◆ AIM OF THE TASK
Return only the lines from the start of the records through the line that contains "ring dip: (136, 110)", inclusive; leave out all pictures.

┌─ DATASET RECORDS

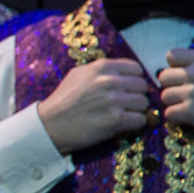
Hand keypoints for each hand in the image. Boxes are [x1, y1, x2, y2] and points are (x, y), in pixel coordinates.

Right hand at [36, 58, 150, 153]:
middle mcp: (109, 81)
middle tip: (123, 104)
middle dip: (135, 95)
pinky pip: (141, 119)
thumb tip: (126, 72)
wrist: (49, 125)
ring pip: (143, 103)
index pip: (136, 69)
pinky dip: (134, 124)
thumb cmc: (63, 100)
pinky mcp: (115, 119)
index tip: (125, 89)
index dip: (132, 80)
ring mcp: (113, 100)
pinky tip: (122, 125)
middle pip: (142, 86)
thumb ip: (101, 70)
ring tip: (121, 115)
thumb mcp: (78, 74)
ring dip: (136, 110)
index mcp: (101, 67)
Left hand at [157, 49, 193, 140]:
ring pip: (164, 97)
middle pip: (163, 77)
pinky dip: (176, 118)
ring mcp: (192, 92)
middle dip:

└─

◆ OUTPUT OF THE EXERCISE
Hand keypoints for each hand in the image. Boxes are [x1, y1, x2, y2] and points are (x, y), in pixel coordinates.

Right hand at [36, 58, 150, 153]:
middle mcp: (109, 81)
middle tip: (123, 104)
middle dip: (135, 95)
pinky pip: (141, 119)
thumb tip: (126, 72)
wrist: (49, 125)
ring pip: (143, 103)
index pip: (136, 69)
pinky dip: (134, 124)
thumb cmc: (63, 100)
pinky mcp: (115, 119)
index tip: (125, 89)
index dip: (132, 80)
ring mcp: (113, 100)
pinky tip: (122, 125)
middle pip: (142, 86)
thumb ip: (101, 70)
ring tip: (121, 115)
thumb mcp: (78, 74)
ring dip: (136, 110)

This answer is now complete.